__Stored data entries__.
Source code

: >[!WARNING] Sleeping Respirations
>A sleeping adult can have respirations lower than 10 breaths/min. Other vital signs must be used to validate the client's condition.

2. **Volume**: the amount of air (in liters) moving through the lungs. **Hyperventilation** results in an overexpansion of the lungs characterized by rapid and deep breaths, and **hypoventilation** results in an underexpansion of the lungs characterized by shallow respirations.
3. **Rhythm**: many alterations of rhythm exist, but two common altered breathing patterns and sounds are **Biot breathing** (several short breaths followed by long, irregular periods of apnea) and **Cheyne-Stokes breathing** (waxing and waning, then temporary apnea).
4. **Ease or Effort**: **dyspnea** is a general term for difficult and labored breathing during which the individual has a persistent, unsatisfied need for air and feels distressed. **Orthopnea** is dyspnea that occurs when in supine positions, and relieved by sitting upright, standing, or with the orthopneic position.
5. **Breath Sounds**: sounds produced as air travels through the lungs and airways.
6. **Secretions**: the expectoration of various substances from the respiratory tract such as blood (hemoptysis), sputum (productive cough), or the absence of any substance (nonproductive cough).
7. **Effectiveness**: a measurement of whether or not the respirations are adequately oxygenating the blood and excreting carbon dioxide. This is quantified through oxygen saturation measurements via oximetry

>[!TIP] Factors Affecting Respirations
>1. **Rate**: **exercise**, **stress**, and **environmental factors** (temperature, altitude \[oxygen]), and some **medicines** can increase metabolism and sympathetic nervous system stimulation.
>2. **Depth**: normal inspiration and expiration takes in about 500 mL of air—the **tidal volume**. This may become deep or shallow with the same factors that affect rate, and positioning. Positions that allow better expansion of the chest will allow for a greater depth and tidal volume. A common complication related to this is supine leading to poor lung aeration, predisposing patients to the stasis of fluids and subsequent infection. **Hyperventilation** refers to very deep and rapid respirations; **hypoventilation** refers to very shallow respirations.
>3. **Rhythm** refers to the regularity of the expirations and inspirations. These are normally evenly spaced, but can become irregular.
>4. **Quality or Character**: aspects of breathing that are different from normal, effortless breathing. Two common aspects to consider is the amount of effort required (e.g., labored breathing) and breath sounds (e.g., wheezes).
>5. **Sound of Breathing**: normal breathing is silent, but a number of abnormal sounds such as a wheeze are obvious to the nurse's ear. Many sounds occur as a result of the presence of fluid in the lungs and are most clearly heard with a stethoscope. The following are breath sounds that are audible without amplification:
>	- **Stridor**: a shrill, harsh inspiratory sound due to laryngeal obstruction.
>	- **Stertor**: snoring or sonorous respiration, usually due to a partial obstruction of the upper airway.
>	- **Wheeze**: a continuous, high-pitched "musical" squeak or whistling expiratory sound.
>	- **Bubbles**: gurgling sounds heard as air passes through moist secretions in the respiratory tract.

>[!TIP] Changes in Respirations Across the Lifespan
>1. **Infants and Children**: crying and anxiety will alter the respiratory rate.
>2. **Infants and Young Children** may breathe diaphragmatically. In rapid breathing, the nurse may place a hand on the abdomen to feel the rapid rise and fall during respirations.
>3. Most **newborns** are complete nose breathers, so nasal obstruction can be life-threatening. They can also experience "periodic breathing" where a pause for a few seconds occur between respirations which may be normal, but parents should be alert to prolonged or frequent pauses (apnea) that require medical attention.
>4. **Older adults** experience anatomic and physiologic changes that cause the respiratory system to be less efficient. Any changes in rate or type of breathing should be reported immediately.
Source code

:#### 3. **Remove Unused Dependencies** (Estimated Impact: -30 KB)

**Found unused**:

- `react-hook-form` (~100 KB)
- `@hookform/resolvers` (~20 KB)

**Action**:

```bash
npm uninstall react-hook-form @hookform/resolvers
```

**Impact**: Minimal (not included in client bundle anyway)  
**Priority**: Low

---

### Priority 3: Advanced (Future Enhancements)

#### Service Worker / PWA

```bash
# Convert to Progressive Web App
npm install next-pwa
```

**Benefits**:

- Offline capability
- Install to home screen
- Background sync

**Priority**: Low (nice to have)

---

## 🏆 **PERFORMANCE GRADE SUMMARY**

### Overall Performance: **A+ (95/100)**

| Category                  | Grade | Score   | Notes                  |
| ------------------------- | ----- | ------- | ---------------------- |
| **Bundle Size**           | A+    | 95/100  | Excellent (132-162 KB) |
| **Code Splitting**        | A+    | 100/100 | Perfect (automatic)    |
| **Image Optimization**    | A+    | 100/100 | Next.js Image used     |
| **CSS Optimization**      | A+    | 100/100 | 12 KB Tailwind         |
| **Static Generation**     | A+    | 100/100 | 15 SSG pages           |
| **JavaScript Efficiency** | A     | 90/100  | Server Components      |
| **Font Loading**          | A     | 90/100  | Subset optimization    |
* * *
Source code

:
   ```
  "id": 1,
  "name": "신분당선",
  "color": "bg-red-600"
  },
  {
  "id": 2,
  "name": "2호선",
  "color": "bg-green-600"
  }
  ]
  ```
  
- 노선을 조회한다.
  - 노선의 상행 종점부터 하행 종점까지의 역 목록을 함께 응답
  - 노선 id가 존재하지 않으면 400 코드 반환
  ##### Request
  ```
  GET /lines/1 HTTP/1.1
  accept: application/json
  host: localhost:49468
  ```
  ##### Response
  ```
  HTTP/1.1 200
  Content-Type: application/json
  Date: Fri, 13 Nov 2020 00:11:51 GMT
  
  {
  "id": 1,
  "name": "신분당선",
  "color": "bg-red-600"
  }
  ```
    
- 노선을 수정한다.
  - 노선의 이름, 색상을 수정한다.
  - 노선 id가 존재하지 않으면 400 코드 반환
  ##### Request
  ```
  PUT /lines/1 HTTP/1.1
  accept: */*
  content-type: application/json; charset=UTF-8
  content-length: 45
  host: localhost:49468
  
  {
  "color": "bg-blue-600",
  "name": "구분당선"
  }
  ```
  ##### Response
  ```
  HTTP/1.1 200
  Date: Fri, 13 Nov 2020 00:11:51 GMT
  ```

__YOUR TASK__.
Check each line of the records for "react" and copy the ones that contain it.

__PROBLEM SOLUTION__.
- `react-hook-form` (~100 KB)
npm uninstall react-hook-form @hookform/resolvers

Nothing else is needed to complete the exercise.